Солдат топтался у ворот, ждал. Во дворе Жучка тявкала, виляя хвостом, а когда мальчики вышли из дома, опрометью бросилась им навстречу.
— Пошли хлеб менять, — потрепал ее по шерсти Богдан.
Жучка радостно завизжала. Щенок еще.
Солдат оказался чуть менее бравым, чем на страницах школьных учебников, и не таким стройным, как любой из оловянных солдатиков, которыми до сих пор играл Тигран. Мятая, пыльная, выцветшая гимнастерка, стоптанные сапоги, хитроватые глазки. Оглядел мальчиков, подмигнул, нолеа в мешок, покопался, вытащил полбуханки.
— Вот, держи.
Громко сказал, будто опасаясь, что армянские мальчики не поймут.
— Всего-то? — присвистнул Людвиг.
— Вот-вот, — как бы не понял солдат, протягивая руку за лавашем.
Людвиг отделил два полотнища.
— Ты чего это? — удивился солдат.
— За полбуханки, — объяснил Людвиг.
— Так ведь это, ну… — попытался объяснить на пальцах солдат, будто мальчики были глухонемые или совсем непонятливые.
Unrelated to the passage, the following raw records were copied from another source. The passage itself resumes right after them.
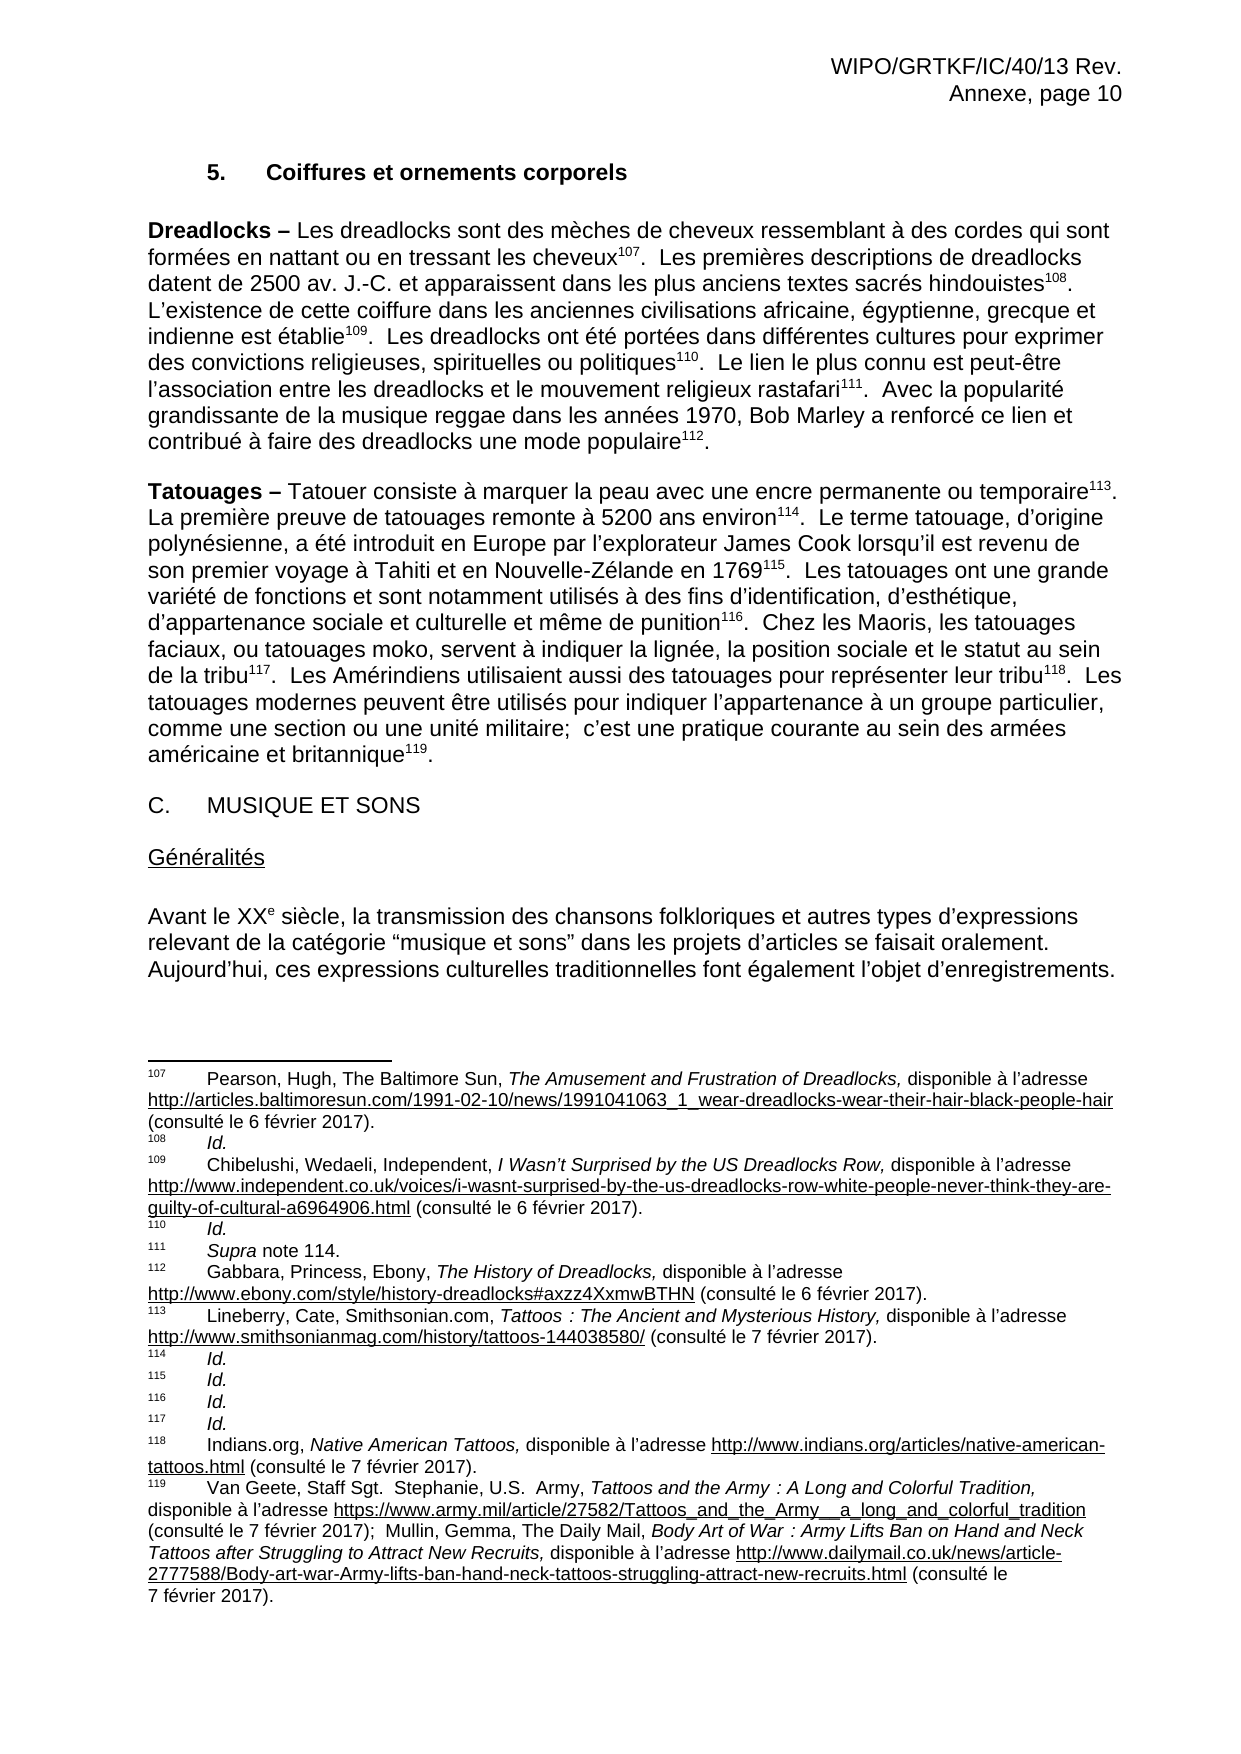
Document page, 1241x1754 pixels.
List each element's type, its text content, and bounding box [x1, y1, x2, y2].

list Avant le XXe siècle, la transmission des chansons folkloriques et autres types d’expressions relevant de la catégorie “musique et sons” dans les projets d’articles se faisait oralement. Aujourd’hui, ces expressions culturelles traditionnelles font également l’objet d’enregistrements. [148, 903, 1122, 982]
list Tatouages – Tatouer consiste à marquer la peau avec une encre permanente ou temporaire. La première preuve de tatouages remonte à 5200 ans environ. Le terme tatouage, d’origine polynésienne, a été introduit en Europe par l’explorateur James Cook lorsqu’il est revenu de son premier voyage à Tahiti et en Nouvelle-Zélande en 1769. Les tatouages ont une grande variété de fonctions et sont notamment utilisés à des fins d’identification, d’esthétique, d’appartenance sociale et culturelle et même de punition. Chez les Maoris, les tatouages faciaux, ou tatouages moko, servent à indiquer la lignée, la position sociale et le statut au sein de la tribu. Les Amérindiens utilisaient aussi des tatouages pour représenter leur tribu. Les tatouages modernes peuvent être utilisés pour indiquer l’appartenance à un groupe particulier, comme une section ou une unité militaire; c’est une pratique courante au sein des armées américaine et britannique. [148, 478, 1122, 767]
subtitle 5. Coiffures et ornements corporels [207, 158, 1122, 185]
subtitle Généralités [148, 844, 1122, 870]
subtitle C. musique et sons [148, 792, 1122, 819]
list Dreadlocks – Les dreadlocks sont des mèches de cheveux ressemblant à des cordes qui sont formées en nattant ou en tressant les cheveux. Les premières descriptions de dreadlocks datent de 2500 av. J.-C. et apparaissent dans les plus anciens textes sacrés hindouistes. L’existence de cette coiffure dans les anciennes civilisations africaine, égyptienne, grecque et indienne est établie. Les dreadlocks ont été portées dans différentes cultures pour exprimer des convictions religieuses, spirituelles ou politiques. Le lien le plus connu est peut-être l’association entre les dreadlocks et le mouvement religieux rastafari. Avec la popularité grandissante de la musique reggae dans les années 1970, Bob Marley a renforcé ce lien et contribué à faire des dreadlocks une mode populaire. [148, 217, 1122, 455]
Людвиг догадался: ошибся солдат, не на тех напал.
— За буханку — четыре штуки, — схитрил он. — Так нам меняют.
— Так ведь хлеб… — попытался договориться солдат.
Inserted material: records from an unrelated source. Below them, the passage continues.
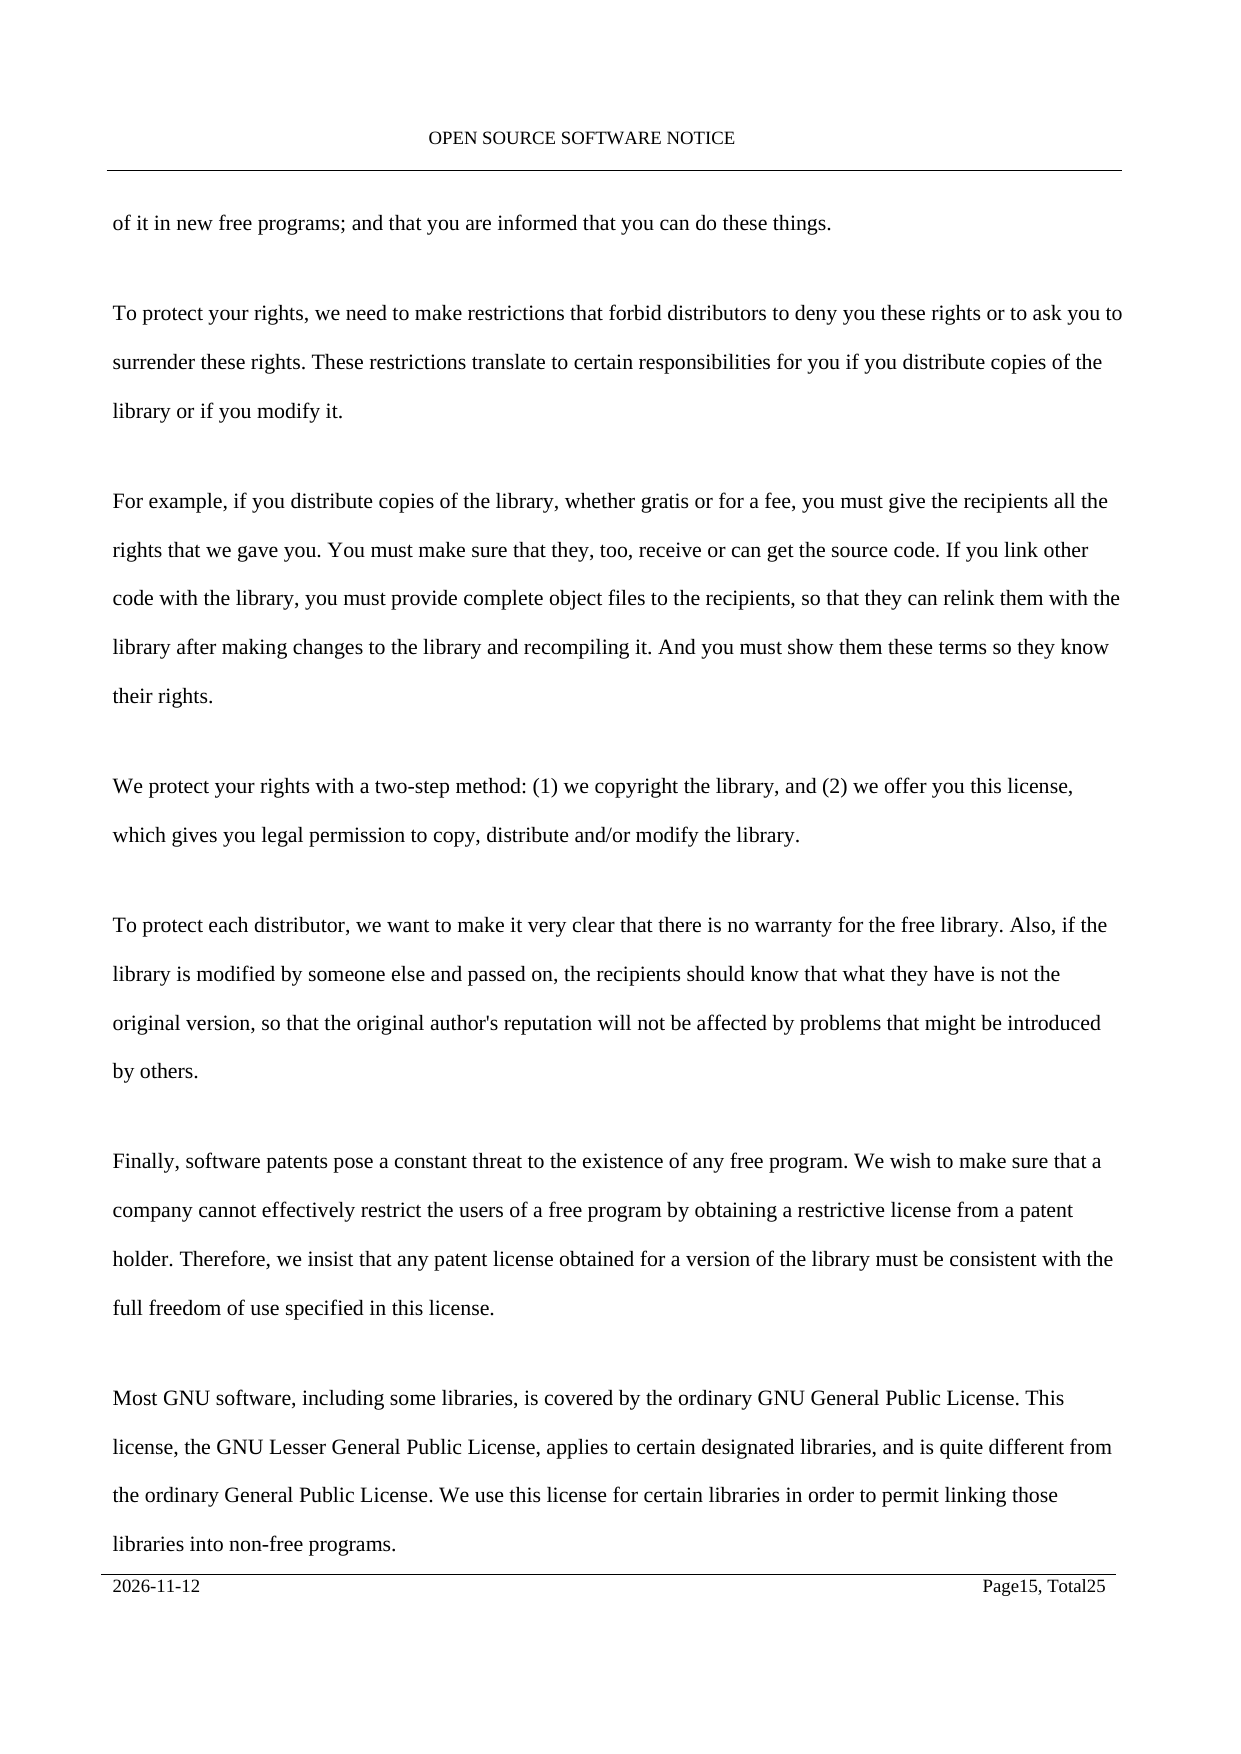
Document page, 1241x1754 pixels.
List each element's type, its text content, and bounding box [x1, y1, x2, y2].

text We protect your rights with a two-step method: (1) we copyright the library, and (2) we offer you this license, which gives you legal permission to copy, distribute and/or modify the library. [112, 769, 1128, 851]
text Most GNU software, including some libraries, is covered by the ordinary GNU General Public License. This license, the GNU Lesser General Public License, applies to certain designated libraries, and is quite different from the ordinary General Public License. We use this license for certain libraries in order to permit linking those libraries into non-free programs. [112, 1381, 1128, 1560]
text For example, if you distribute copies of the library, whether gratis or for a fee, you must give the recipients all the rights that we gave you. You must make sure that they, too, receive or can get the source code. If you link other code with the library, you must provide complete object files to the recipients, so that they can relink them with the library after making changes to the library and recompiling it. And you must show them these terms so they know their rights. [112, 484, 1128, 712]
text To protect each distributor, we want to make it very clear that there is no warranty for the free library. Also, if the library is modified by someone else and passed on, the recipients should know that what they have is not the original version, so that the original author's reputation will not be affected by problems that might be introduced by others. [112, 908, 1128, 1087]
text Finally, software patents pose a constant threat to the existence of any free program. We wish to make sure that a company cannot effectively restrict the users of a free program by obtaining a restrictive license from a patent holder. Therefore, we insist that any patent license obtained for a version of the library must be consistent with the full freedom of use specified in this license. [112, 1145, 1128, 1324]
text To protect your rights, we need to make restrictions that forbid distributors to deny you these rights or to ask you to surrender these rights. These restrictions translate to certain responsibilities for you if you distribute copies of the library or if you modify it. [112, 297, 1128, 427]
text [112, 206, 1128, 239]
Он заискивающе улыбался, не зная, как еще объяснить.
— У вас-то земля вон какая, а у нас… вон он какой черный… Плохо растет.
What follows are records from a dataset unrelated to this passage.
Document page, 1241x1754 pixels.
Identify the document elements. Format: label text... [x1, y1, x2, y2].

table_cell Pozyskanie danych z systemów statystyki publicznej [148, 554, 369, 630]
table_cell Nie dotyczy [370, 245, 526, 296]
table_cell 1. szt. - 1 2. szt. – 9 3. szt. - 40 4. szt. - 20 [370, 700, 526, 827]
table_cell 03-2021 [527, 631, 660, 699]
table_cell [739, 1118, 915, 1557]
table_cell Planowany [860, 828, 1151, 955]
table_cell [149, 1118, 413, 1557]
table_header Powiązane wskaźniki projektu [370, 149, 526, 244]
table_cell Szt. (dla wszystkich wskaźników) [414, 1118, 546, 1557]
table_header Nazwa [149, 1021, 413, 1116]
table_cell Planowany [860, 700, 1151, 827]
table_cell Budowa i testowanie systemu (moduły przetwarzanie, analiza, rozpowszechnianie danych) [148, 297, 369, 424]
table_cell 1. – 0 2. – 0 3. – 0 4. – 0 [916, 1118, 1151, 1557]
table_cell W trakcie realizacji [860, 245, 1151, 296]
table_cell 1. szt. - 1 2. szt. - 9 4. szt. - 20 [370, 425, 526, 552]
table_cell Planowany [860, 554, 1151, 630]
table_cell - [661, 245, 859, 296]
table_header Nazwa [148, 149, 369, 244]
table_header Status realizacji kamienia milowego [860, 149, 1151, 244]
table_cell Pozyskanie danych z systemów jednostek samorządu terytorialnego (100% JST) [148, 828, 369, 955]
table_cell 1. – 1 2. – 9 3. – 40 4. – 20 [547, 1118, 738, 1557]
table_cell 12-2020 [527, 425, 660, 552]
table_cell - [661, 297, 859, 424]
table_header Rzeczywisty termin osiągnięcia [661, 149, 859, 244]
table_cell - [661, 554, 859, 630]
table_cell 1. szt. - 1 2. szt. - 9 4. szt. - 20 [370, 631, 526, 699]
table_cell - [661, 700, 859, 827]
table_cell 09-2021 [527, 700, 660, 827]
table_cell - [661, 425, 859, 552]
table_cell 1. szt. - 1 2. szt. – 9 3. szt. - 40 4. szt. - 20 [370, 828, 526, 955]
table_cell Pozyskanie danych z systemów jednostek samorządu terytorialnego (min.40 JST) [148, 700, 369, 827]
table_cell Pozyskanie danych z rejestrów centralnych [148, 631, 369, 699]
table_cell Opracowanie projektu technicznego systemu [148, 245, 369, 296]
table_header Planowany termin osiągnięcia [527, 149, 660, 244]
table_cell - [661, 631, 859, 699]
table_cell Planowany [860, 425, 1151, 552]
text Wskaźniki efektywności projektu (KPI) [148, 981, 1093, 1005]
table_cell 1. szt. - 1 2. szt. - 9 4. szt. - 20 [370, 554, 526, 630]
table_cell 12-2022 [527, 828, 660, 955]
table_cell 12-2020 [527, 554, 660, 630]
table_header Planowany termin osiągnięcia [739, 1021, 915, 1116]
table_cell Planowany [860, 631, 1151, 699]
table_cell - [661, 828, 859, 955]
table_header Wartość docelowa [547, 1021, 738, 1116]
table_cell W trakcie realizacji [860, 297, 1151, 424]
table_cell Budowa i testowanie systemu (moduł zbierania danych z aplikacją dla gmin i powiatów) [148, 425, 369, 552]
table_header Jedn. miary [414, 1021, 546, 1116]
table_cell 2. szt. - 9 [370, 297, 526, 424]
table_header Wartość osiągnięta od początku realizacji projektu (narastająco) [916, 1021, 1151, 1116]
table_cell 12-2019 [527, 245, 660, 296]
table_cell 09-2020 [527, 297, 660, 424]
— Положим, — сказал Людвиг, — все равно, что сеять, пшеницу или рожь.
— Поди ж ты, образованные. В школе учитесь?
— В реальном училище.
— Татары-то мне так меняют, — наконец нашелся солдат.
— К ним тогда и иди, дяденька.
Людвиг знал, что к татарам солдат не пойдет. К татарам далеко идти. Солдаты всегда здесь хлеб меняют: пять штук за буханку. Этот первый раз пришел. Не на тех напал.
— Чего же ты, мальчик, — снова заулыбался солдат. — Давай уж. Чего там.
Солдат достал из мешка еще полбуханки.
— В таком случае, — сказал Людвиг, — вот еще две.
— Йерек, — заметил Богдан по-армянски. — Три дай. За буханку пять штук. Они так меняют.
— Ну его, — тоже по-армянски ответил Людвиг. — Он и за четыре отдаст.
— Так нечестно, — сказал Богдан.
— Больно он сам честный, — огрызнулся Людвиг. — Нас хотел обмануть.
— Отдай ему все. Жалко его.
Солдат смотрел на расшумевшихся мальчиков и не понимал ни слова.
— Возьмите, — обратился Богдан к нему, кивнув на оставшийся лаваш. — За буханку пять штук дают.
Людвиг нехотя передал солдату лаваш. Тот с удивлением глянул на мальчиков, порылся в мешке, достал хлебный мякиш и принялся разминать его в одной руке своими грубыми, заскорузлыми пальцами. Потом положил мешок на землю рядом, у мощенной каменными плитами дороги.
Людвиг подумал: что это он? Во дворе раскудахтались куры. Богдан спросил:
— Почему у вас плохо растет?
— Не ленились чтоб, — отвечал солдат. — Не от росы урожай, а от поту. Вот тебе что, — протянул он Богдану ловко слепленную фигурку черта. — Довесочек. Нынче от черта больше проку, чем от иконы святой. Прости, господи, — перекрестился солдат. — Бог-то у нас с вами один?
— Один, — согласился Людвиг.
— Стало быть, и черт один, — засмеялся солдат.
Я с трудом разбирал многочисленные рукописные вставки Ивана Васильевича, его мелкий, отрывистый, неряшливый почерк, испытывая суеверный страх, опасливее чувство, точно, ныряя на большую глубину, боялся, что не хватит воздуха в легких. Казалось, что под этим нагромождением папок погребено мое детство и еще более далекое прошлое — вся предыдущая жизнь. В давних бабушкиных записях я узнавал грустные, улыбающиеся, смеющиеся лица близких, знакомых, друзей — постаревшие, поблекшие, а то и вовсе исчезнувшие лица тех далеких, полузабытых лет.
В соседней комнате вскрикивала во сне дочь, бормотала что-то невнятное и утихала.
Временами у меня возникало такое чувство, будто смерть владельца папок опустошила, разорила, распродала с молотка все, что по крохам копилось годами, а теперь никому не было нужно. Почти инстинктивно тянулся за карандашом, чтобы исправить явные огрехи, описки, как если бы они принадлежали мне, пытался устранить длинноты, вставлял или вычеркивал одно-два слова, стараясь сделать фразу более ясной, емкой и выразительной. Словно, слушая знакомую песню, тихо, одними губами, пробовал подпевать.